Even if you never met him, any fan who lives for sports knew Frank, who seldom left the house without a baseball schedule stuffed in his pocket.

Not too long after I began hanging out in the same joints he did, Haraway was informed his ticker needed major repairs. How soon could he check into the hospital for a quadruple coronary bypass?

Haraway declared the surgery would have to wait. You see, there was a big homestand by the Denver Bears that could not be missed.

And the doctor actually agreed.

Decades ago, childhood tuberculosis robbed use of his hips. Crutches clicking on the floor always announced his entrance.

But no matter the season, whenever Haraway arrived at the stadium, I always heard the crack of a bat or the clack of a typewriter, two of his favorite sounds.

Which only proved I was the typical, hopelessly romantic scribe who made too big a deal out of everything, Haraway said.

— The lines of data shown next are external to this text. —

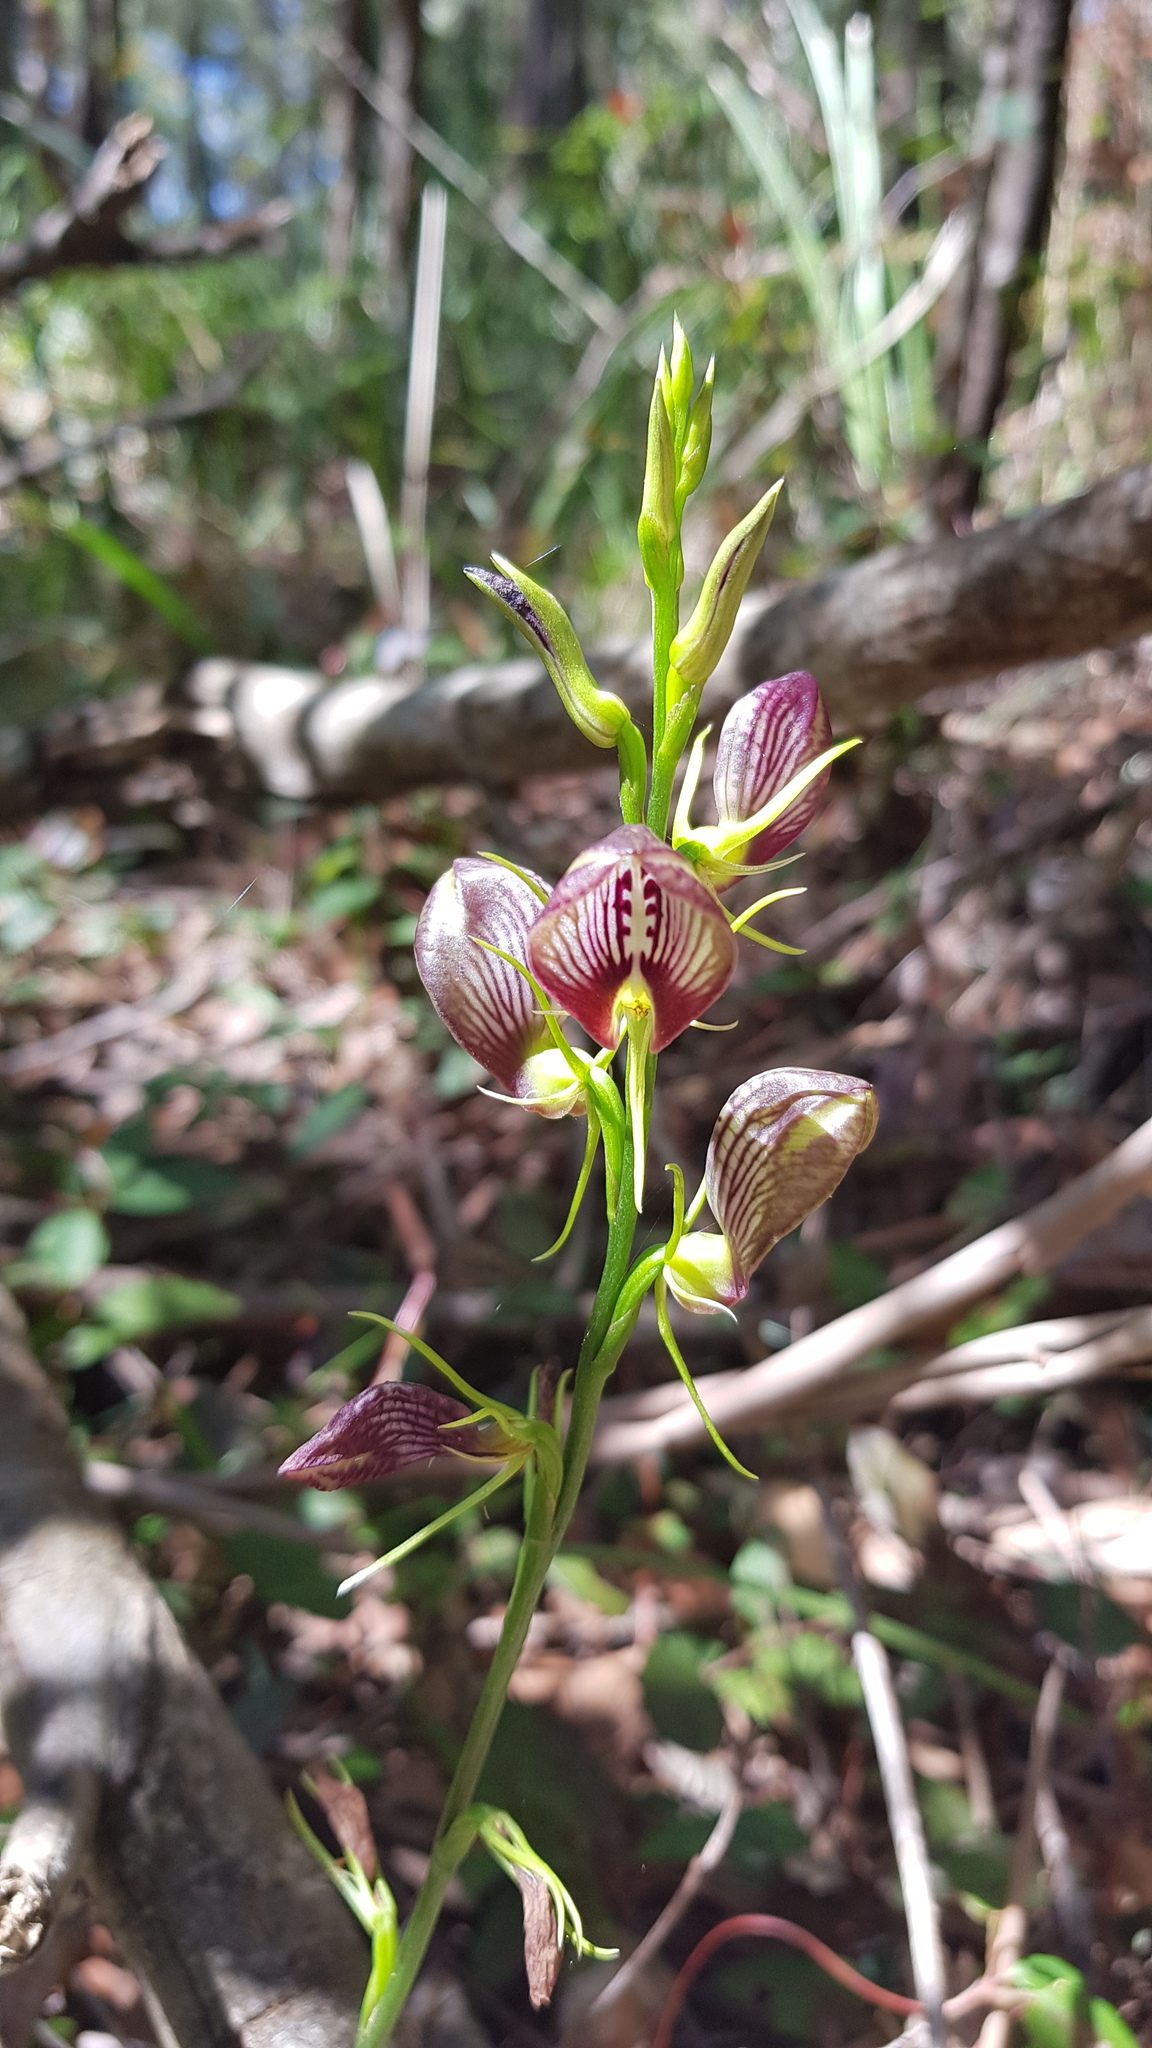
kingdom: Plantae
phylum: Tracheophyta
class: Liliopsida
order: Asparagales
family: Orchidaceae
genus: Cryptostylis
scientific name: Cryptostylis erecta
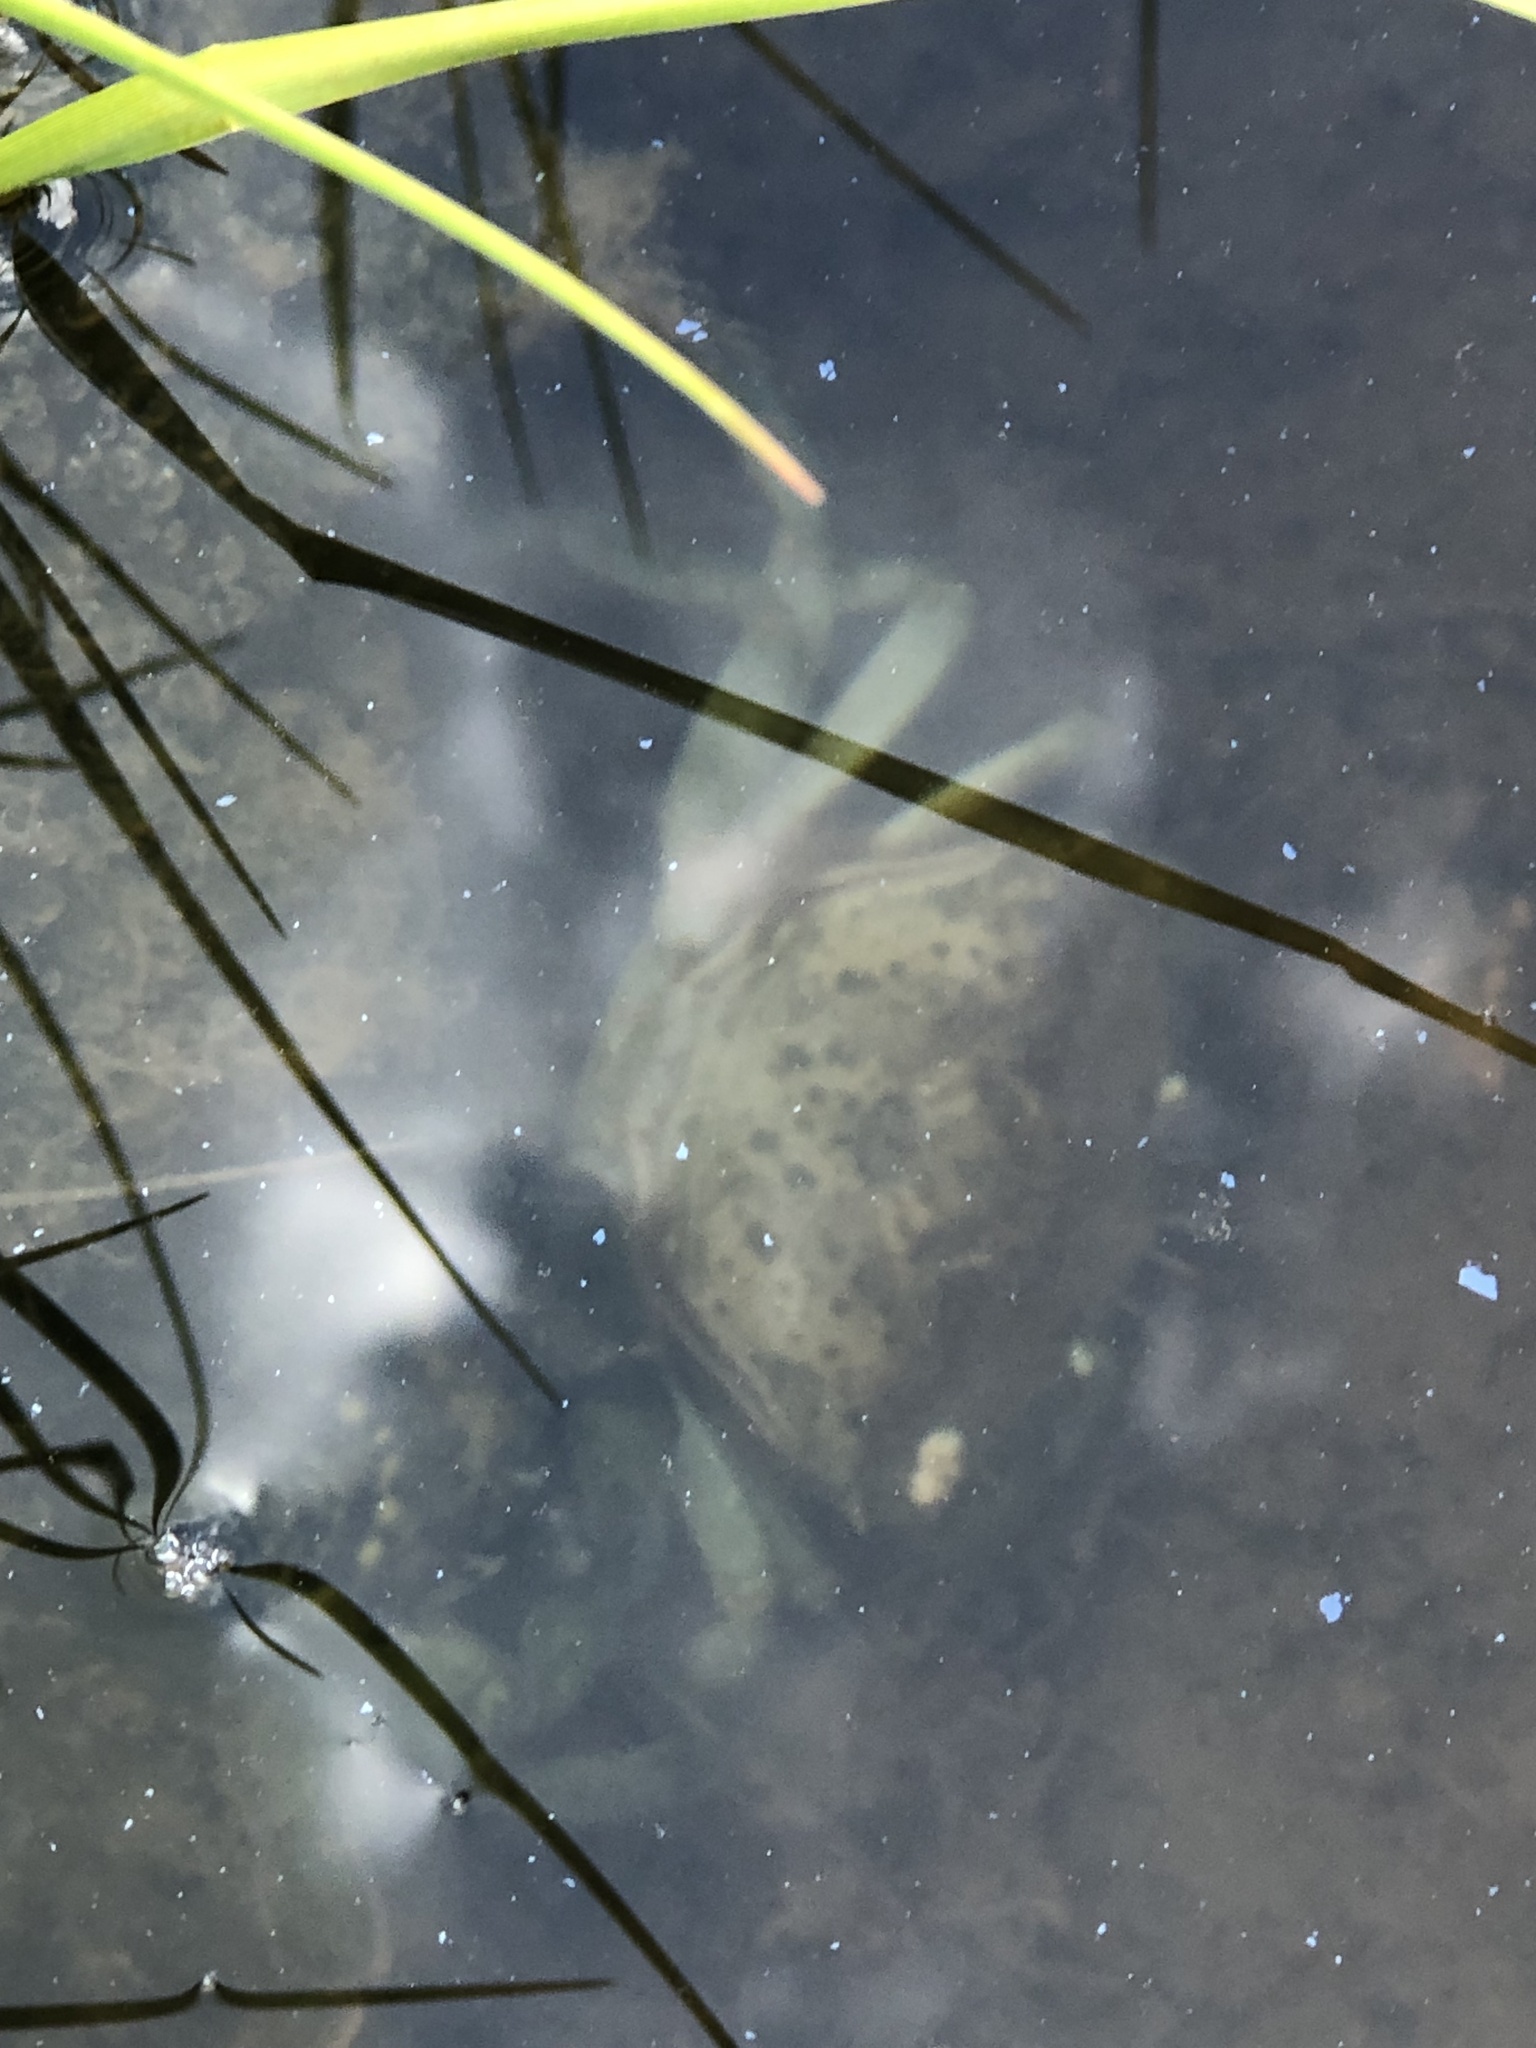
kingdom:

In spring, while eating dinner together in the Coors Field press box that bears his name, Haraway dreamed aloud of seeing the World Series in Colorado.

“Maybe in one of our lifetimes,” he joked. “See if you can get that done.”

I promise, Frank.

The Rockies conclude the 162nd and final game of the regular season today.

The old official scorer’s funeral is scheduled for Tuesday.

Perfect.

For Haraway, anything can wait until after the baseball is done.